● Reading passage:
---+---

For further customization, detailed documentation on nbconvert is available online.
Debugging errors
1. Track the logs in Cloudwatch by clicking “View logs” on the link below the Lifecycle configuration
2. Run the commands in the following order one by one in the terminal
$ cd Sagemaker\YourNotebook
$ source /home/ec2-user/anaconda3/bin/activate python3
$ pip install <packages>
$ jupyter nbconvert TestNotebook.ipynb --ExecutePreprocessor.kernel_name=python3 --to notebook --inplace --execute
$ source /home/ec2-user/anaconda3/bin/deactivate
Part 2: Stop the Sagemaker notebook
Appending the following to the lifecycle configuration will stop the notebook after the time specified in IDLE_TIME.
IDLE_TIME=7200 # 2 hrs
echo "Fetching the autostop script"
wget https://raw.githubusercontent.com/aws-samples/amazon-sagemaker-notebook-instance-lifecycle-config-samples/master/scripts/auto-stop-idle/autostop.py
echo "Starting the SageMaker autostop script in cron"

---+---

● Dataset records:

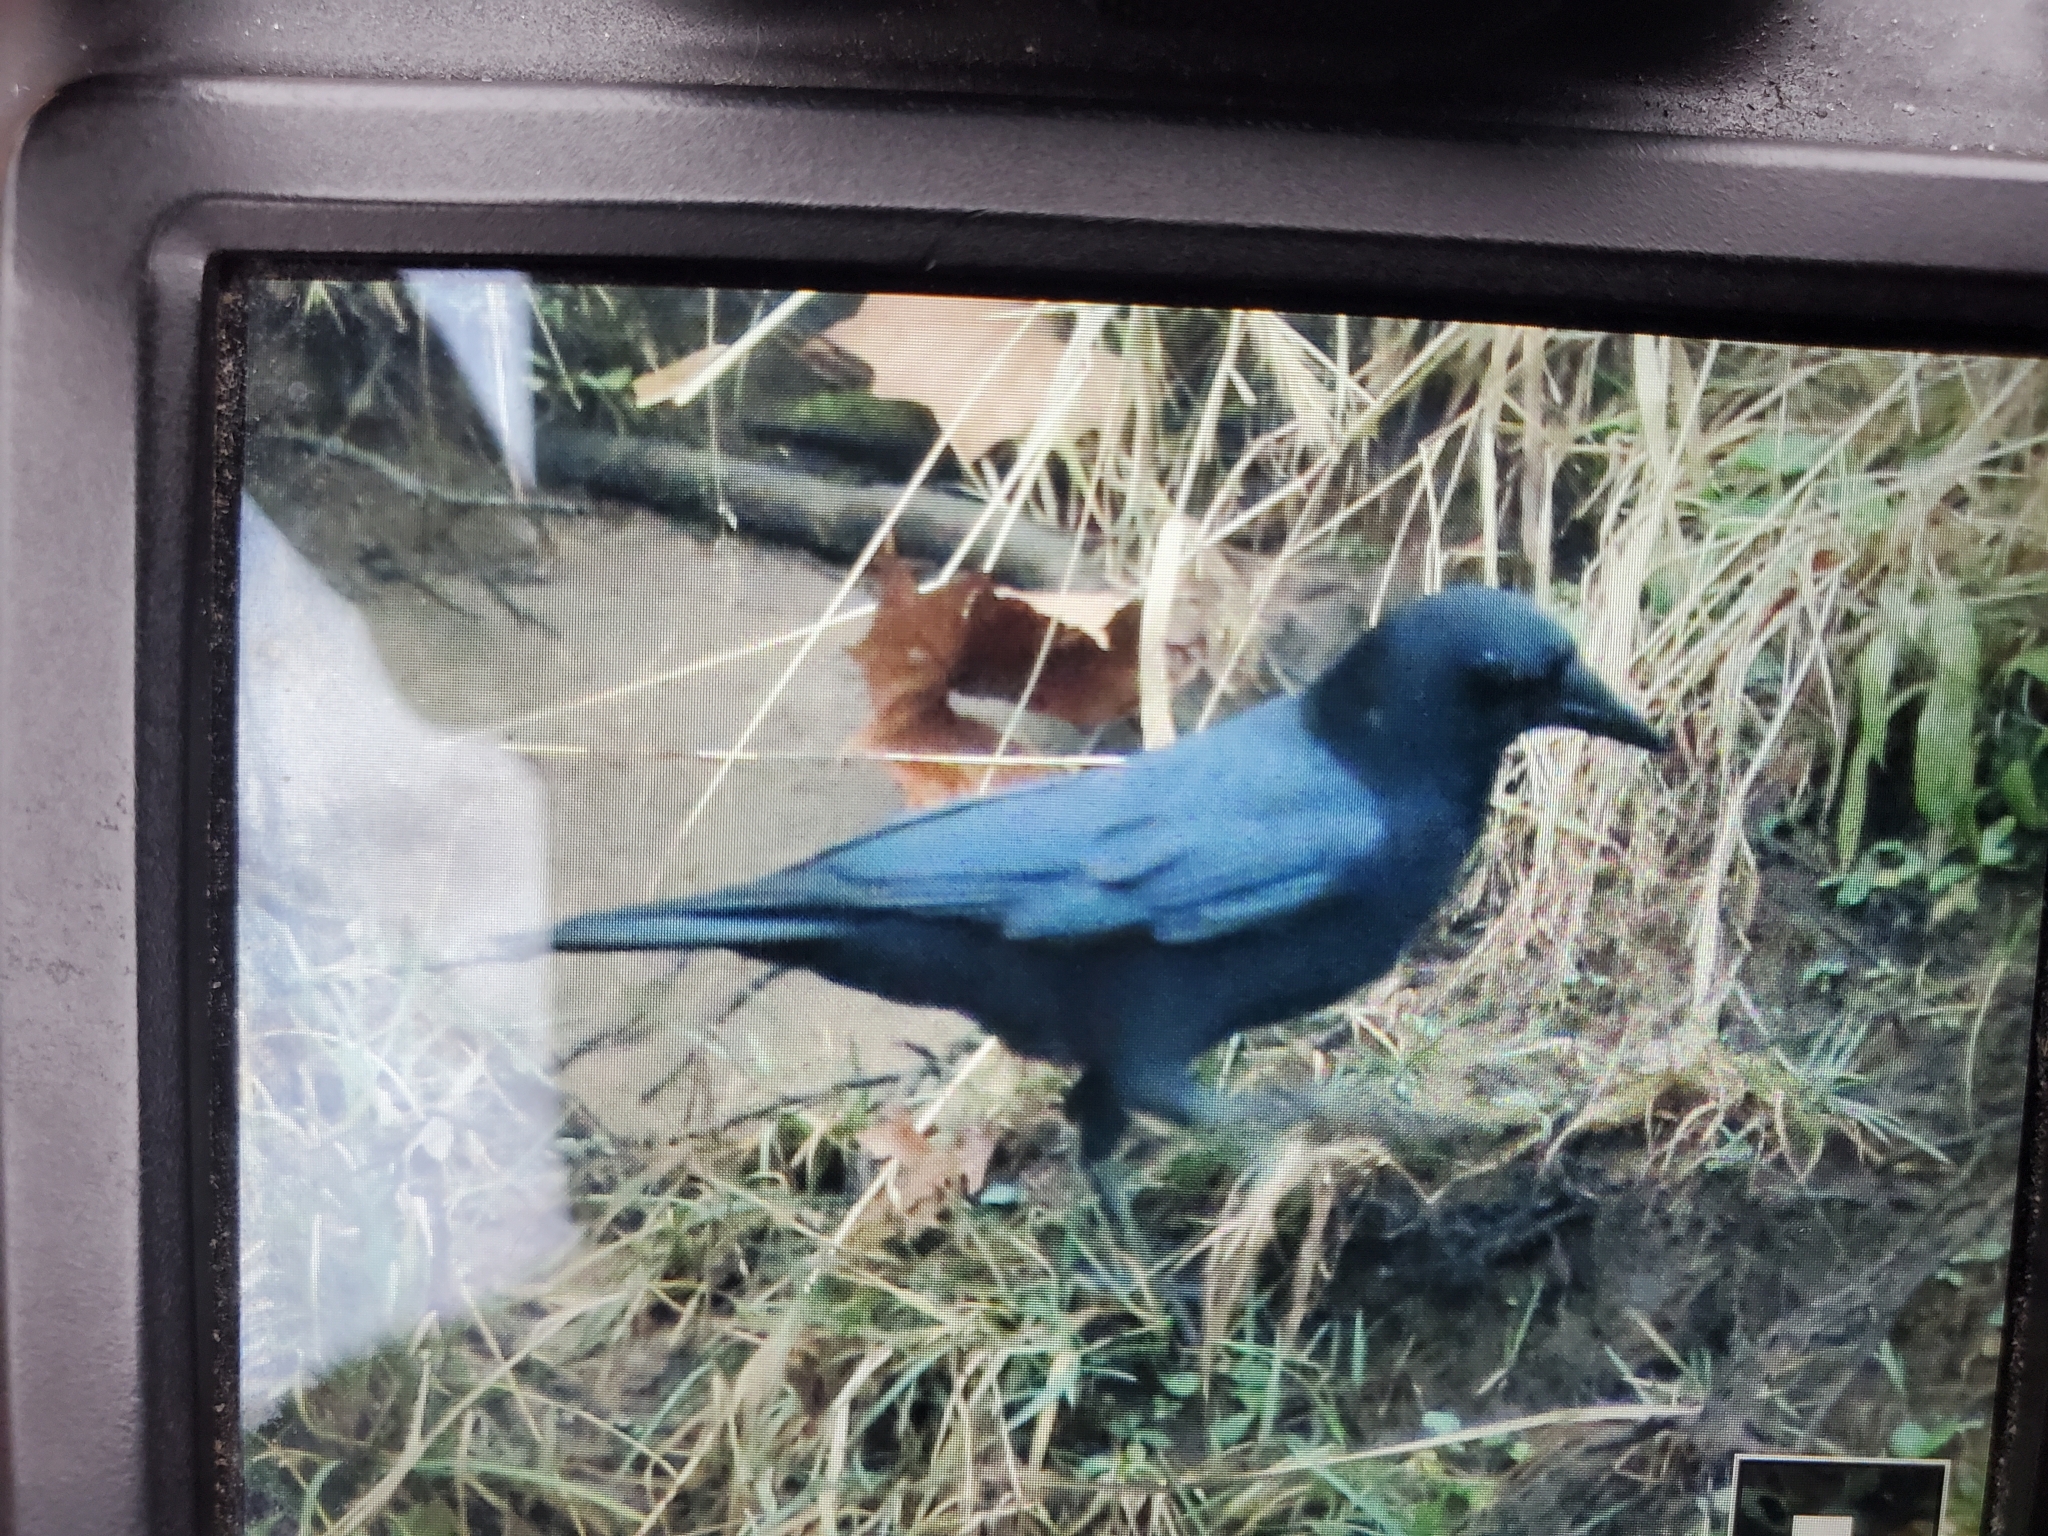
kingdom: Animalia
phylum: Chordata
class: Aves
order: Passeriformes
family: Corvidae
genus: Corvus
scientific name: Corvus brachyrhynchos
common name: American crow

---+---

● Your tasks:
**1.** According to the SageMaker notebook guide, what value is IDLE_TIME set to, and how long is that?
**2.** Carry on the SageMaker notebook guide from its final line.

● Outputs by task:
**1.** IDLE_TIME is set to 7200, which is 2 hours.

**2.**
(crontab -l 2>/dev/null; echo "*/1 * * * * /usr/bin/python $PWD/autostop.py --time $IDLE_TIME --ignore-connections") | crontab
The key here is to put idle time as the total runtime that your notebooks will take to run. In my case, the notebooks would take ~2hr to run, so I changed the idle time to 7200.
Bad character error
You must be wondering where is that ^M and /r in your code that is showing up in the logs. It is not your problem, it is unix/windows communication challenge where the new line in windows is not interpreted well by Unix. There are few ways to deal with this — use a visual studio code editor, use notepad++ OR copy over the code directly from git.